Ревность назревала постепенно и последствия ее обнаружились весною 1824 года. Но поводы должны были существовать гораздо раньше, и о них мы можем только догадываться. Стихи Пушкина, написанные в 1823 – 1824 году, представляют собою как бы клочки картины, которая никогда не была закончена. Всматриваясь в эти клочки, мы замечаем порою отдельные детали, но целое ускользает от нас.

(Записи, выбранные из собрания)
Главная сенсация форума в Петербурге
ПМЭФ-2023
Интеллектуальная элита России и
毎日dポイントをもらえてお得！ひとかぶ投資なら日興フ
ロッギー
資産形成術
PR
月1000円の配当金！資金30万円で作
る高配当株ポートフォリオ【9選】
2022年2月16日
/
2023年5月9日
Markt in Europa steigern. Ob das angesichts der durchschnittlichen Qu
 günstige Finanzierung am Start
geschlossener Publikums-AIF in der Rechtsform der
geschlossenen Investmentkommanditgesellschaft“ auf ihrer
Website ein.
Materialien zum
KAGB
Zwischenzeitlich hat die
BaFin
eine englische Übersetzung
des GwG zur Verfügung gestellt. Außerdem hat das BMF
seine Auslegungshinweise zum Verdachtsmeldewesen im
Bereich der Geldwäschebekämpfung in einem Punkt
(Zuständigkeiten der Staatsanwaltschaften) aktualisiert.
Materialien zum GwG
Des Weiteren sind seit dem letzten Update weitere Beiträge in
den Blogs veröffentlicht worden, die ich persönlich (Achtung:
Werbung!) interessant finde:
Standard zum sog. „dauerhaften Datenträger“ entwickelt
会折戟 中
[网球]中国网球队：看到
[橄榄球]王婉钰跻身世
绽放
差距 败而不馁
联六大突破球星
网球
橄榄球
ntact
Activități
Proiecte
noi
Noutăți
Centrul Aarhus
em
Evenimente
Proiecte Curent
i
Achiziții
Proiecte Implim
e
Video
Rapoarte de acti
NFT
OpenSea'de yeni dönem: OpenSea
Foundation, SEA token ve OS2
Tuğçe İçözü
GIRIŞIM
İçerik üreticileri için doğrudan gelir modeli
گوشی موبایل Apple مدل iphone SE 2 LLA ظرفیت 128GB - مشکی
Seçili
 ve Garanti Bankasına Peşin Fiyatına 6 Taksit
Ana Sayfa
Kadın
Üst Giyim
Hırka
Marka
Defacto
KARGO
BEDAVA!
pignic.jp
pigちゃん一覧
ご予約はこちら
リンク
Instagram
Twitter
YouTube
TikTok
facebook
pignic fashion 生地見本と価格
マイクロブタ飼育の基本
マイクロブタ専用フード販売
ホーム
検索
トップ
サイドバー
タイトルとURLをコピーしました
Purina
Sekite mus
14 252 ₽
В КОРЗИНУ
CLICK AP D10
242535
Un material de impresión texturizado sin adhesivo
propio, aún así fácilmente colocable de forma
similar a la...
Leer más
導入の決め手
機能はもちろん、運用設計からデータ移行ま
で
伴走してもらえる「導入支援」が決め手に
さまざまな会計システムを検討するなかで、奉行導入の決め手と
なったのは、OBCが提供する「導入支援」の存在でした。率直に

» ЦЕЛЬ ЗАДАНИЯ
Продолжите, пожалуйста, отрывок о ревности Пушкина, начав сразу после его последнего предложения. Приведённые позиции представляют собой отдельный материал.

» ОТВЕТ НИЖЕ
Наиболее ранним из стихотворных свидетельств является черновой набросок, приведенный Щеголевым и с большим трудом поддающийся прочтению:

желанием негой нрзб
Когда [любовию] и [щастьем] [утомленный]
Я на тебя гляжу коленопреклоненный
мне главу (нрзб) (нрзб) уста
И ты [мне] (нрзб) обнимешь, и (нрзб) в уста
[лечишь]
Дыханье жарких уст
[с любовию]
вливаешь
[И] [на глазах]
[И им]
[Цалуешь] поцелуем –
[За чем тогда] [мрачит?]
мы
[Мы] [ждем тоскуем]
Свое дыханье вливаешь
[ты дум] я
Щастлив ли [я]
Я не завидую богам

Этот отрывок, судя по положению его в черновой тетради, может быть датирован приблизительно декабрем 1823 года и, во всяком случае, не позже 8 следующего февраля. Таково мнение П. Е. Щеголева, с которым, как с превосходным знатоком черновых рукописей Пушкина, в данном случае смело можно согласиться. В наброске нетрудно узнать первоначальную редакцию стихотворения "Желание славы", законченного только в 1825 году.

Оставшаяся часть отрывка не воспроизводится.